PROBLEM TO SOLVE >> Print the lines of the records below, starting with the line that contains "a (FPU) v rámci projektu" and going on through the line that contains "na voľný výber.". Include both of those lines and reproduce every line without any change.

SUPPLIED RECORDS >>
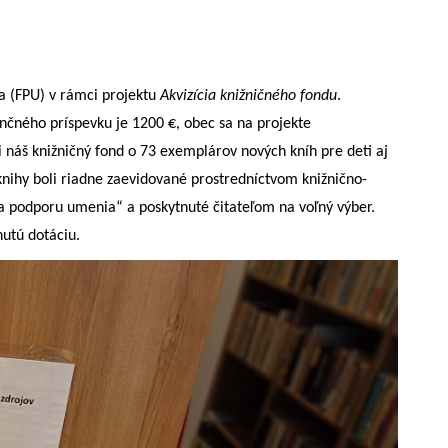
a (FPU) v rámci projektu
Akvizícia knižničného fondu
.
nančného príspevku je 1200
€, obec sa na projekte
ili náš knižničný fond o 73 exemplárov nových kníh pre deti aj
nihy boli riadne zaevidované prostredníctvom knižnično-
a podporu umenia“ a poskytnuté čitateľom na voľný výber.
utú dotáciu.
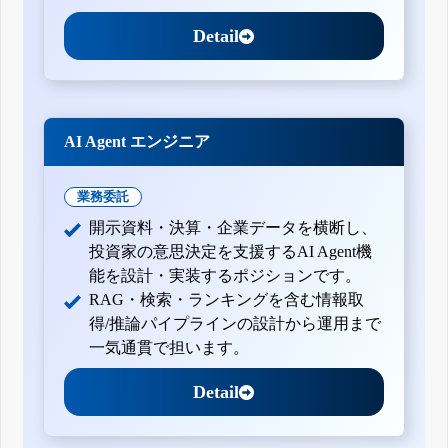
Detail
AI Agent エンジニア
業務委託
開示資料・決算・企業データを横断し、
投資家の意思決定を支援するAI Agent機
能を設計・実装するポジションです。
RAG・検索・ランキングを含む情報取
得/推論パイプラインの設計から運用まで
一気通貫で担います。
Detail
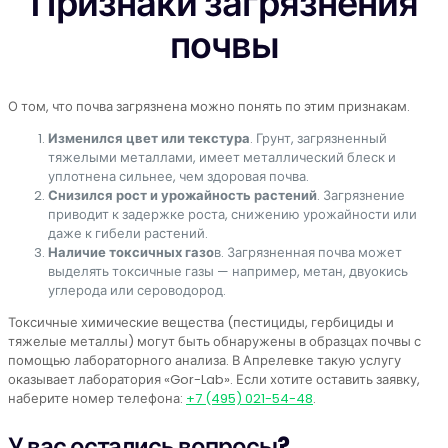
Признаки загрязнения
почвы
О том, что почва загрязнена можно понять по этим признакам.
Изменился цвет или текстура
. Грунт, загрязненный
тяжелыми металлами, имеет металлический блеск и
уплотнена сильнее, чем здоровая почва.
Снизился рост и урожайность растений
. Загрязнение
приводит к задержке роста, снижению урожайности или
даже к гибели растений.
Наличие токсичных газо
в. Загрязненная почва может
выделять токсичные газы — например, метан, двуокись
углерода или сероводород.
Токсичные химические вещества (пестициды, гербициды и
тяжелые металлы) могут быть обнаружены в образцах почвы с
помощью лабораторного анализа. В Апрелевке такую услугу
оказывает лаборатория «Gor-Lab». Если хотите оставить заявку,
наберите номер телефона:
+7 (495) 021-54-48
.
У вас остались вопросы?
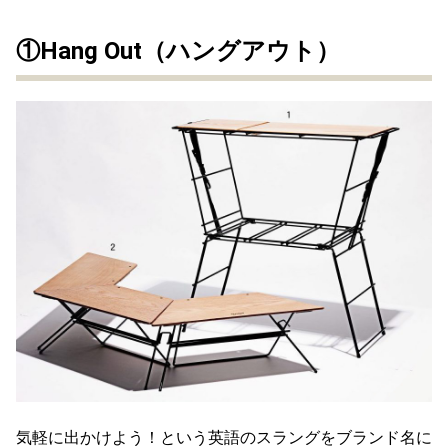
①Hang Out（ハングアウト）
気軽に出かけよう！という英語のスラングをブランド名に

--

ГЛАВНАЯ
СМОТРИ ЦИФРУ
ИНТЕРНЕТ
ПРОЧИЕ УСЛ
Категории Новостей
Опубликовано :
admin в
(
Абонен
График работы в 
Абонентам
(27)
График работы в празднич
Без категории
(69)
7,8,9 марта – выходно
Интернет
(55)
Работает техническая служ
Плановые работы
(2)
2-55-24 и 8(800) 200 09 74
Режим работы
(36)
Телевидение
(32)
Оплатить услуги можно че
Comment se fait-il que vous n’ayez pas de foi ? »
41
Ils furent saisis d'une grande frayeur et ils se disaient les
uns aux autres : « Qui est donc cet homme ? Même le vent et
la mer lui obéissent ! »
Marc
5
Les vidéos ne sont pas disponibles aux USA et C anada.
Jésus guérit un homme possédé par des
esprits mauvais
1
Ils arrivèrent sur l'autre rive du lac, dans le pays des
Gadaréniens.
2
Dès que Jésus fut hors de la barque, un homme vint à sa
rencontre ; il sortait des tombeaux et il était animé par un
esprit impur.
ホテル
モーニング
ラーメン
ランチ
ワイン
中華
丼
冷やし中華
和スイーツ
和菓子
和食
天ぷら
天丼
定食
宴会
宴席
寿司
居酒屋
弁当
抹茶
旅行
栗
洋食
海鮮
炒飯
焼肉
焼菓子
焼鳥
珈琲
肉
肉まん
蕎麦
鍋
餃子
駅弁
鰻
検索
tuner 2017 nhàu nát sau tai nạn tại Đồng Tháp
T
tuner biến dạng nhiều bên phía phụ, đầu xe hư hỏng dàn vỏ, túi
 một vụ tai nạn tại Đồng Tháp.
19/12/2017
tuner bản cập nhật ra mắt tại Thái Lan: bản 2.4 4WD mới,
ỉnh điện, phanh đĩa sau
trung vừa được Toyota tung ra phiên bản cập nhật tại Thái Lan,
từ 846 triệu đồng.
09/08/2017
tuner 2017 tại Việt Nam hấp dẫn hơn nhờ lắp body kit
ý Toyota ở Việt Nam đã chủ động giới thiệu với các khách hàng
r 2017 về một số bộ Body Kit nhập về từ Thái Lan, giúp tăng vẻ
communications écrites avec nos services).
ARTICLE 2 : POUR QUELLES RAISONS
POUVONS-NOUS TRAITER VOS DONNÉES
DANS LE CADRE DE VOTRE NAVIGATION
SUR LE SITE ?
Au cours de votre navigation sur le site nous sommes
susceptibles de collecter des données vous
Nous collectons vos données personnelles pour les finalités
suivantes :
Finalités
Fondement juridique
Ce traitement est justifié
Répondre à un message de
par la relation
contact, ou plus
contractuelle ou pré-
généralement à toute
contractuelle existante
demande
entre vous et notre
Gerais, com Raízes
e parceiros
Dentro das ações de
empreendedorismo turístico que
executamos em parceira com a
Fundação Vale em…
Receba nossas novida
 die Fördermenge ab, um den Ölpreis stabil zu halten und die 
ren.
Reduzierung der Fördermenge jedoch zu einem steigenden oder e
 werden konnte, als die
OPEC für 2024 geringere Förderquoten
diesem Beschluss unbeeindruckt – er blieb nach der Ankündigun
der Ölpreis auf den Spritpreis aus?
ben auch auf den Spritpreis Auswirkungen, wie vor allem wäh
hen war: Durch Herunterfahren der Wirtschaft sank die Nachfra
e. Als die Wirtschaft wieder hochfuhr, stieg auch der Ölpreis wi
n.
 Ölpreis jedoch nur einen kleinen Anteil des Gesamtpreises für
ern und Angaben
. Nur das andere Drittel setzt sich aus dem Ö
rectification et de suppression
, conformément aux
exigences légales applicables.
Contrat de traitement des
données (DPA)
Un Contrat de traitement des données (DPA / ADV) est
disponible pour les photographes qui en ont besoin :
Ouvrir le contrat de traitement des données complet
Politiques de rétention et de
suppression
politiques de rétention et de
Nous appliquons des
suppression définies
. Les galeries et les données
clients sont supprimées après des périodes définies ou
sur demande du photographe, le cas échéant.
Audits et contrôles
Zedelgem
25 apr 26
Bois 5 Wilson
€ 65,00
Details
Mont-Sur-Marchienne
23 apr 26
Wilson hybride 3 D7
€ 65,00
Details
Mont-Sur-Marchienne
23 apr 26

==

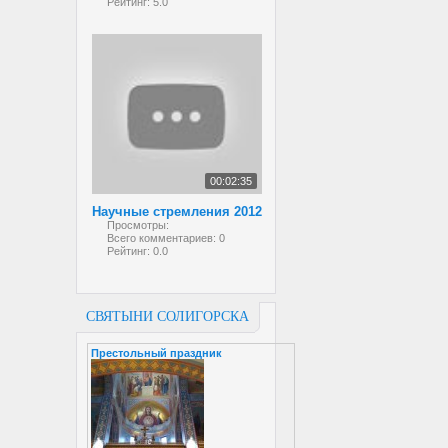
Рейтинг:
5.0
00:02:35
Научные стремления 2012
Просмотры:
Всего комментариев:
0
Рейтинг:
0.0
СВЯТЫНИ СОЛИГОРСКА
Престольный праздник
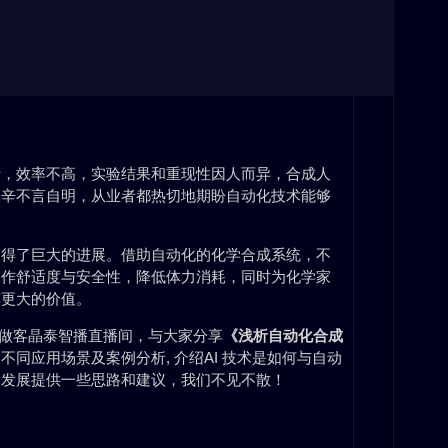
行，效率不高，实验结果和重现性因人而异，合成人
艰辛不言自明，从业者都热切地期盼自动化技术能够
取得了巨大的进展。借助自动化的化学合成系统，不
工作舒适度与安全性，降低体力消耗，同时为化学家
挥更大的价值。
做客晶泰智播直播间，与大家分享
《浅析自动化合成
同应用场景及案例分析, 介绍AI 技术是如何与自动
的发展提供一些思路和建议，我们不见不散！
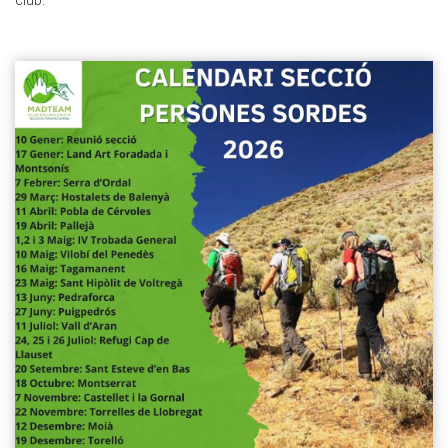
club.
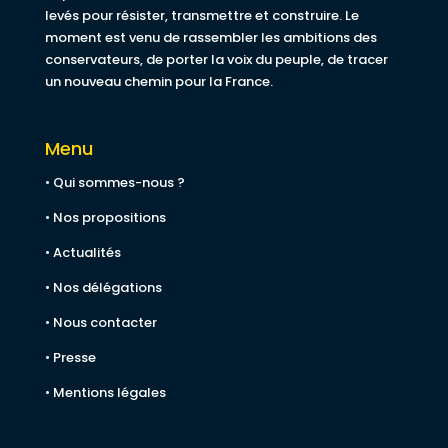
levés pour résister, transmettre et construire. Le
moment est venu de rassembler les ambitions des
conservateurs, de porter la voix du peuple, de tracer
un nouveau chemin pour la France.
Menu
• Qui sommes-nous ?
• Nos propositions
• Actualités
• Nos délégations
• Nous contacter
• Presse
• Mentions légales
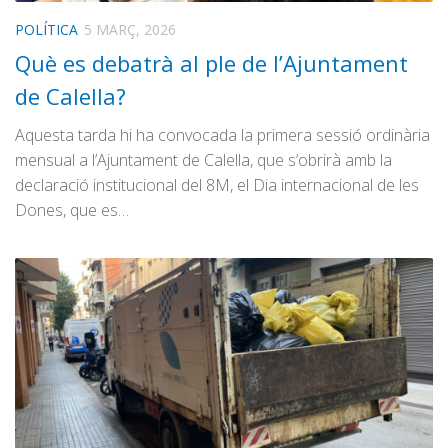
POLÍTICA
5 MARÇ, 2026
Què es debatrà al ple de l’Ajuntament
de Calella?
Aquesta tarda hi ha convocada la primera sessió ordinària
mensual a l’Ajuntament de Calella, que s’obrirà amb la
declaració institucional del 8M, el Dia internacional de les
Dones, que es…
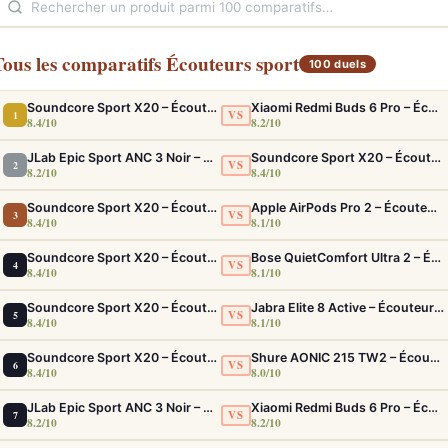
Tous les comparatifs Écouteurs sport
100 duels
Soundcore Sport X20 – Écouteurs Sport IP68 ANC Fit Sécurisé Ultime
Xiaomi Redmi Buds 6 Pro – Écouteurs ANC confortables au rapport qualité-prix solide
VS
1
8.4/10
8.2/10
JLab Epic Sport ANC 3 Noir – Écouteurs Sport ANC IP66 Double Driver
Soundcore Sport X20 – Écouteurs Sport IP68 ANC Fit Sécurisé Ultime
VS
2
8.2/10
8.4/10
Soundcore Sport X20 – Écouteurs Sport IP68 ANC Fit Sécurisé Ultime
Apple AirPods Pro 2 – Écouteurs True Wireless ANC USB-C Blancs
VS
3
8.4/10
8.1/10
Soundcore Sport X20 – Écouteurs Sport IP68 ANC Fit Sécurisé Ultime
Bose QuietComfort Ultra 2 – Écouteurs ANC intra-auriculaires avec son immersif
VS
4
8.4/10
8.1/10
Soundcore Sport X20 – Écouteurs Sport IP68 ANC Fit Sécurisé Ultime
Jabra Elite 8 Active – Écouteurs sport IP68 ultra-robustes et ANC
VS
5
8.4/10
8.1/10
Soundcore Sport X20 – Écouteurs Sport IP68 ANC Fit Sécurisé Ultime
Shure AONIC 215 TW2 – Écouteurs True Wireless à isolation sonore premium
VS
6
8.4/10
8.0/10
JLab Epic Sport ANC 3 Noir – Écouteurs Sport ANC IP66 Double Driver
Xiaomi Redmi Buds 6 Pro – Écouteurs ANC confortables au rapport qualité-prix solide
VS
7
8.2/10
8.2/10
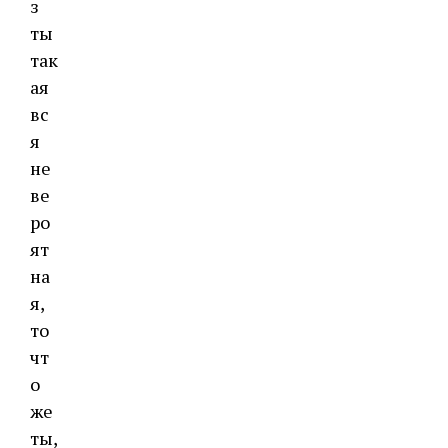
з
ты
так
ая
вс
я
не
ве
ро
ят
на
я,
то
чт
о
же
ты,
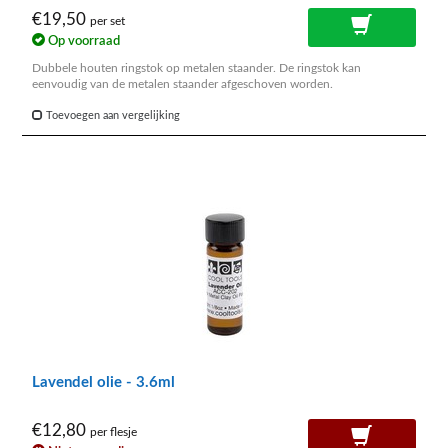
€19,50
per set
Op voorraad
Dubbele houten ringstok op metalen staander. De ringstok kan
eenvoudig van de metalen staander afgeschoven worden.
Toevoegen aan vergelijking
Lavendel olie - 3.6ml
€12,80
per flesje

ANSWER >>
a (FPU) v rámci projektu
Akvizícia knižničného fondu
.
nančného príspevku je 1200
€, obec sa na projekte
ili náš knižničný fond o 73 exemplárov nových kníh pre deti aj
nihy boli riadne zaevidované prostredníctvom knižnično-
a podporu umenia“ a poskytnuté čitateľom na voľný výber.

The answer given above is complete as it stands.